A. Jan Berlin M.D. (5/25/2011 at 10:40 AM)
It would be helpful to be able to identify the 13 RHIOs that meet the basic criteria without going the the Annals website where one must be a member to view the article cited.

Doug Dietzman (5/20/2011 at 8:45 PM)
I reject the premise of the article and research that suggests a RHIO must meet the wide ranging MU requirements. A RHIO is not an office EMR or clinical data repository nor does it need to provide either one to be a successful RHIO. RHIOs should not be held responsible for actual clinical redesign and care delivery change any more than the claim clearinghouses on the administrative side should be held accountable for revenue cycle redesign or performance within the companies that use them to transact data. RHIOs are not the sole 100% answer to everything needed for MU even though they play a critical role in supporting some of them.

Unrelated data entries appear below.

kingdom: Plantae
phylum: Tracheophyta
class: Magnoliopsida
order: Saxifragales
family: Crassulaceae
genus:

Perhaps that is why so many RHIOs find it difficult to get started and remain sustainable because the expectations are unrealistic as to the overall role they play and they try to be all things to all people. RHIOs can make sure data the right data gets where it needs to be when it needs to be there. What the clinicians and other users do with that data has everything to do with whether the patient care and wellness needles move in a positive direction or not. The clinicians must demonstrate meaningful use of technology, a portion of which is served by successful RHIOs.